• [Dostarczony tekst]
Dawniej i dziś – pomiary temperatury i energii cieplnej w oceanach i morzach

Dopiero w XXI wieku nauka zaczęła w pełni doceniać oceany jako największy magazyn klimatyczny Ziemi. Przez dekady były one badane fragmentarycznie i niedokładnie, co dawało paliwo denialistom klimatycznym. Dopiero rozwój nowoczesnych technik pomiarowych – od batytermografów po boje Argo – pozwolił uchwycić prawdziwe tempo kumulacji ciepła w wodach oceanicznych i lepiej zrozumieć globalne ocieplenie.

Największy magazyn energii na Ziemi – oceany – przez wiele dekad pozostawał niemal niepoznany. Wczesne błędy pomiarowe dawały złudny obraz klimatu, co skrzętnie wykorzystywali denialiści. Dopiero rozwój nowoczesnych metod, od batytermografów po program Argo, pozwolił odkryć prawdę: oceany pochłaniają i przechowują olbrzymie ilości ciepła, a ich rola w systemie klimatycznym jest kluczowa dla przyszłości planety.

• [Krótkie zadanie 1] Streść krócej akapit zaczynający się od słów „Największy magazyn energii na Ziemi” z tekstu o pomiarach ciepła w oceanach, zachowując jego główne informacje.
• [Krótkie zadanie 2] Wypisz wszystkie rzeczowniki z tytułu tekstu o pomiarach ciepła w oceanach w tej formie, w jakiej tam występują.
• [Krótkie zadanie 3] W którym wieku według tekstu o pomiarach ciepła w oceanach nauka zaczęła w pełni doceniać oceany jako największy magazyn klimatyczny Ziemi?

• [Materiał]

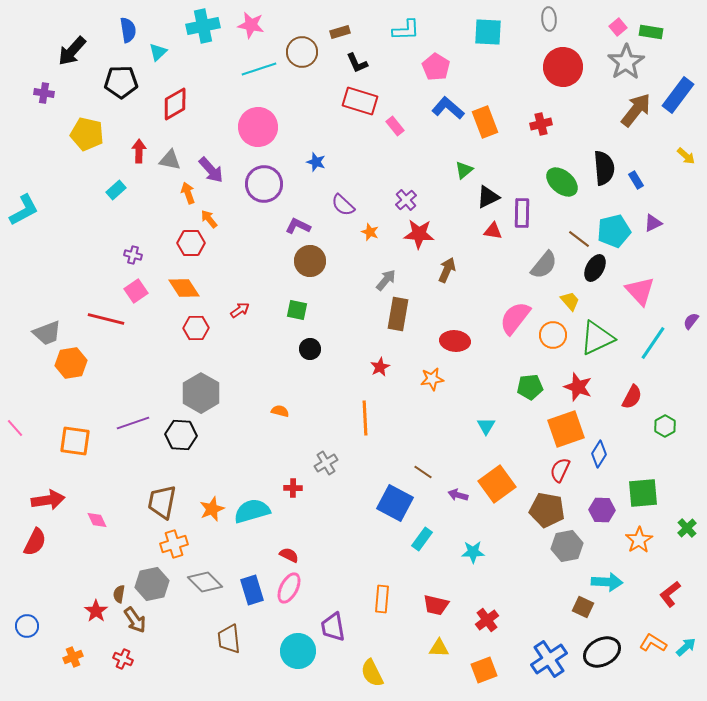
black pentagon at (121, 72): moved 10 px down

• [Odpowiedź końcowa 1] Oceany, największy magazyn energii na Ziemi, przez dekady były niemal niepoznane, a wczesne błędy pomiarowe zniekształcały obraz klimatu, co wykorzystywali denialiści. Dopiero nowoczesne metody, od batytermografów po program Argo, pokazały, że oceany pochłaniają i przechowują ogromne ilości ciepła i odgrywają kluczową rolę w systemie klimatycznym.

• [Odpowiedź końcowa 2] pomiary, temperatury, energii, oceanach, morzach

• [Odpowiedź końcowa 3] W XXI wieku.